Gingival fibroblasts, although not inflammatory cells per se, are able to produce a wide assortment of proinflammatory cytokines (24). Cytomegalovirus‐infected gingival fibroblasts produced more interleukin‐1β, tumor necrosis factor‐α, interleukin‐1α, interleukin‐12p40, interleukin‐12p70, interleukin‐6, interleukin‐8 and interferon‐γ than noninfected control fibroblasts (24). Gingival specimens from cytomegalovirus‐positive periodontitis lesions showed an up‐regulation of mRNAs for interleukin‐1β and tumor necrosis factor‐α (24). The proinflammatory cytokines produced in response to a cytomegalovirus infection aim to attract antiviral cytotoxic T cells and natural killer cells to the site of infection. However, at high levels, proinflammatory cytokines may interfere with collagen production by fibroblasts (24) and stimulate bone‐resorbing osteoclasts (24). Also, as proinflammatory cytokines suppress the release of anti‐inflammatory cytokines, which are involved in antibody production and in the containment of bacterial pathogens, an active cytomegalovirus infection may result in the overgrowth of periodontopathic bacteria (41, 148).
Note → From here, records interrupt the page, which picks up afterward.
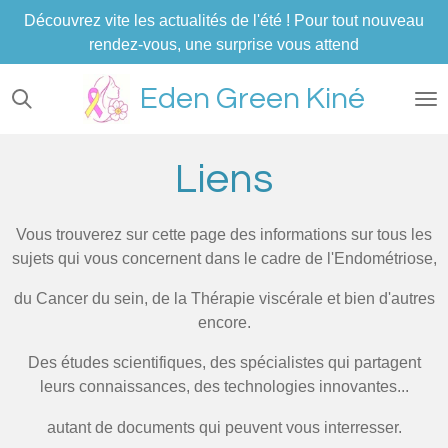
Découvrez vite les actualités de l'été ! Pour tout nouveau
Passer
rendez-vous, une surprise vous attend
au
contenu
Eden Green Kiné
principal
Liens
Vous trouverez sur cette page des informations sur tous les
sujets qui vous concernent dans le cadre de l'Endométriose,
du Cancer du sein, de la Thérapie viscérale et bien d'autres
encore.
Des études scientifiques, des spécialistes qui partagent
leurs connaissances, des technologies innovantes...
autant de documents qui peuvent vous interresser.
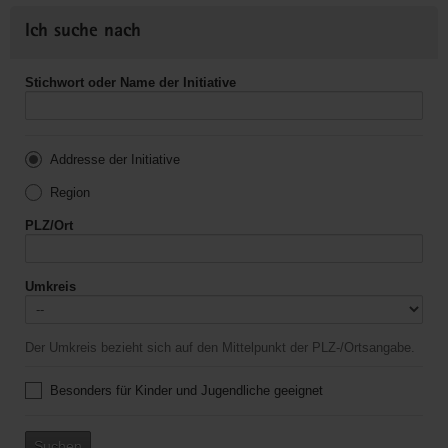
Ich suche nach
Stichwort oder Name der Initiative
Addresse der Initiative
Region
PLZ/Ort
Umkreis
Der Umkreis bezieht sich auf den Mittelpunkt der PLZ-/Ortsangabe.
Besonders für Kinder und Jugendliche geeignet
Suchen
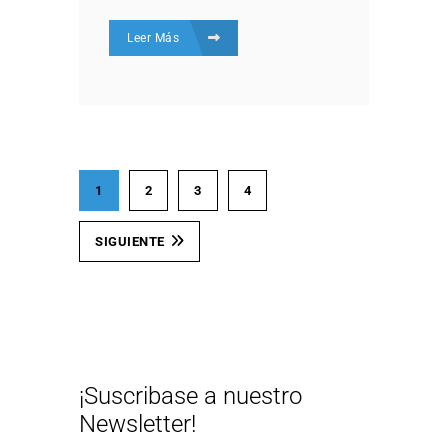
Leer Más
1
2
3
4
SIGUIENTE
¡Suscribase a nuestro
Newsletter!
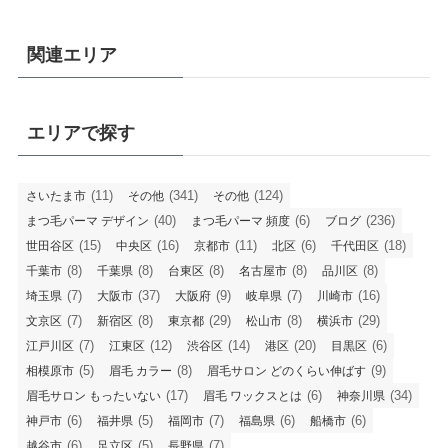
関連エリア
エリアで探す
(11)
(341)
(124)
さいたま市
その他
その他
(40)
(6)
(236)
まつ毛パーマ デザイン
まつ毛パーマ 頻度
ブログ
(15)
(16)
(11)
(6)
(18)
世田谷区
中央区
京都市
北区
千代田区
(8)
(8)
(8)
(8)
(8)
千葉市
千葉県
台東区
名古屋市
品川区
(7)
(37)
(9)
(7)
(16)
埼玉県
大阪市
大阪府
岐阜県
川崎市
(7)
(8)
(29)
(8)
(29)
文京区
新宿区
東京都
松山市
横浜市
(7)
(12)
(14)
(20)
(6)
江戸川区
江東区
渋谷区
港区
目黒区
(5)
(8)
(9)
相模原市
眉毛 カラー
眉毛サロン どのくらい伸ばす
(17)
(6)
(34)
眉毛サロン もったいない
眉毛 ワックスとは
神奈川県
(6)
(5)
(7)
(6)
(6)
神戸市
福井県
福岡市
福島県
船橋市
(6)
(5)
(7)
越谷市
足立区
長野県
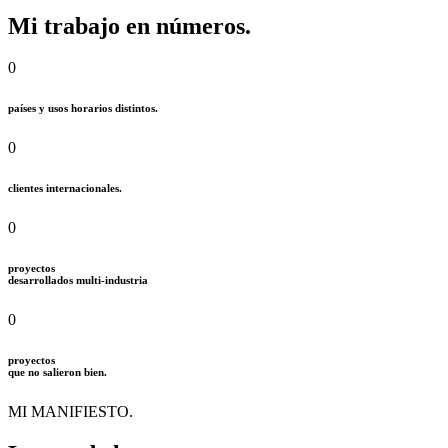
Mi trabajo en números.
0
países y usos horarios distintos.
0
clientes internacionales.
0
proyectos
desarrollados multi-industria
0
proyectos
que no salieron bien.
MI MANIFIESTO.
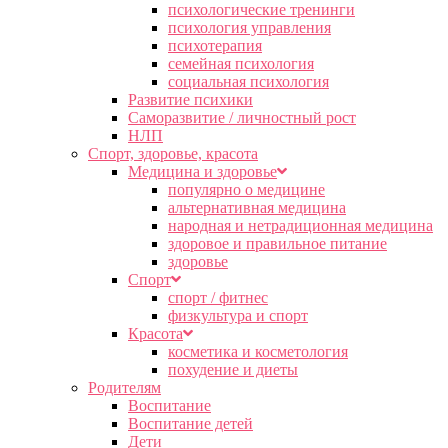
психологические тренинги
психология управления
психотерапия
семейная психология
социальная психология
Развитие психики
Саморазвитие / личностный рост
НЛП
Спорт, здоровье, красота
Медицина и здоровье
популярно о медицине
альтернативная медицина
народная и нетрадиционная медицина
здоровое и правильное питание
здоровье
Спорт
спорт / фитнес
физкультура и спорт
Красота
косметика и косметология
похудение и диеты
Родителям
Воспитание
Воспитание детей
Дети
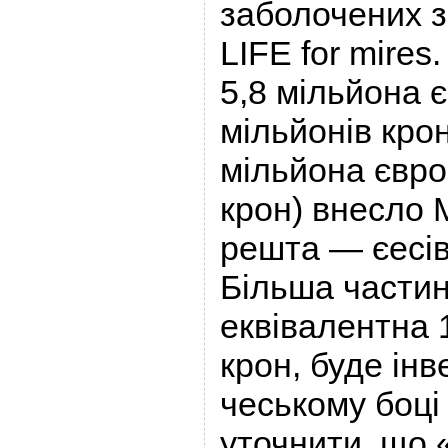
заболочених 
LIFE for mire
5,8 мільйона 
мільйонів крон
мільйона євро
крон) внесло М
решта — єесів
Більша частин
еквівалентна 
крон, буде ін
чеському боці
уточнити, що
Cytomegalovirus stimulates cytokine release from infected monocytes. Contreras et al. (42) found the cytomegalovirus genome in gingival mononuclear cells (55%) and T‐cells (20%) from periodontitis patients. Cytomegalovirus‐infected monocytes produce more interleukin‐1β than noninfected monocytes, perhaps because of interactions between viral proteins and gene promoters within the infected cell (72, 175). Cytomegalovirus proteins bG and glycoprotein H bind to the monocyte toll‐like receptor‐2 that leads to nuclear factor‐κB, and probably C/EBPβ, activation via a p38‐dependent phosphorylation event (10, 39). In addition, direct transactivation of the interleukin‐1β promoter by immediate‐early proteins 1 and 2 results in a high and sustained production of interleukin‐1β (40, 72, 140, 175, 182) (Fig. 3).

Conclusions and perspectives

Cytomegalovirus infections of the periodontium may explain several features of periodontitis, such as the insidious disease onset, the site‐specificity of the periodontal attachment loss, the mirror‐like disease pattern of localized aggressive periodontitis, and the overgrowth of specific bacterial species in the periodontal pocket. The dynamic interaction between infectious cytomegalovirus and host immune responses may partly account for the discontinuous pattern of periodontal disease progression and for the refractory state of disease in the case of inadequate immunity. Cytomegalovirus may participate in the development of periodontitis by causing macrophages and T‐cells to release osteoclast‐inducing interleukin‐1β and tumor necrosis factor‐α. Also, gingival fibroblasts infected with cytomegalovirus exhibit diminished production of collagens I and III and enhanced generation of matrix metalloproteinases 1 and 2. However, although biologically plausible, the extent to which cytomegalovirus participates in the destruction of the human periodontium is still a matter of research. Studies are needed to identify the environmental events and pathogenic pathways that trigger activation of cytomegalovirus in the peridontium, the possible link between cytomegalovirus reactivation and periodontitis disease activity, and the importance of anti‐cytomegalovirus immunity in controlling periodontal disease. Such information may help to explain why cytomegalovirus and other ubiquitous herpesviruses may cause periodontitis only in a relatively small subset of individuals and teeth. Hopefully, increased knowledge of the immunovirology of cytomegalovirus and other herpesviruses in periodontitis may lead to a greater understanding of periodontal host responses and to more effective preventive and therapeutic interventions, including future vaccination against periodontopathic herpesviruses.